Chilli con carnage: the red hot pepper and communism

He who can’t endure chilli is also unable to fight, declared Mao, ensuring the spice’s revolutionary symbolism throughout China

The Chinese flag made from chillies and corn cobs. Credit: Alamy

These days it is as hard to imagine Sichuanese food without chillies as it is to imagine Italian food without tomatoes. Both ingredients were among the New World crops that transformed culinary cultures across the globe after Christopher Columbus’s ‘discovery’ of the Americas in 1492. The chilli first appeared in China sometime in the late 16th century. Within 50 years it was rapidly gaining popularity and by the late 19th century it was ubiquitous in many parts of the country.
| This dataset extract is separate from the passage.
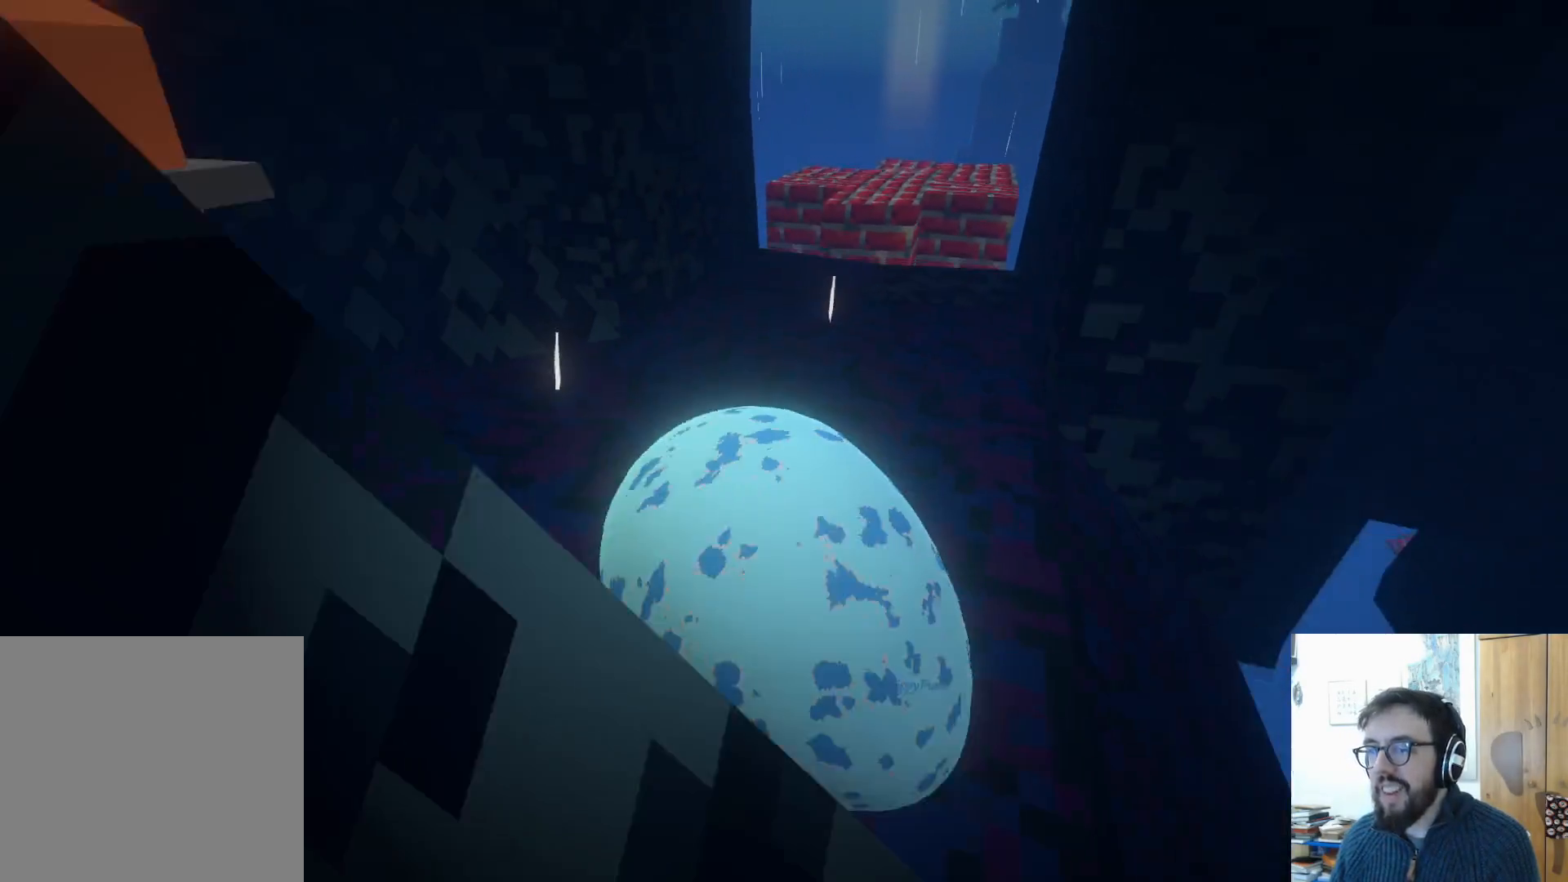
{"buttons": [], "left_stick": "down", "right_stick": "center", "events": [[33, "right_stick", "center"], [67, "left_stick", "down-left"], [217, "left_stick", "down"]]}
Brian R. Dott has scoured Chinese and other sources to find out how and why this foreign spice conquered Chinese palates. He examines the chilli’s progress in China from multiple perspectives: culinary, medical, literary, aesthetic, economic and cultural.

Particularly fascinating is what he reveals of the informal and piecemeal way in which the chilli entered the country. Some New World crops, such as maize and sweet potatoes, were calorific foods that could not only feed a population in times of famine but enabled the cultivation of marginal lands unsuitable for rice and wheat, so they attracted the attention of governing elites; others, such as tobacco, became valuable cash crops. By contrast, the chilli, which grew so readily and prolifically in kitchen gardens that it was ‘essentially free’, was useful neither for filling people’s bellies nor traders’ coffers: it was simply tasty.

Dott’s research suggests that no one deliberately imported chillies to China. They were probably introduced by the multi-ethnic crews transporting goods from south-east Asia to the eastern Chinese coast, who used the spice to season their meals on board. Once arrived, chillies sped through China via unofficial networks, farmer to farmer, as they were seized on by the lower social classes as a welcome accompaniment to their typically bland and starchy diets. They were adopted with particular zeal by people in Sichuan, Hunan and other south-western provinces, but also became an essential condiment in southern Shaanxi and across the north- west of China.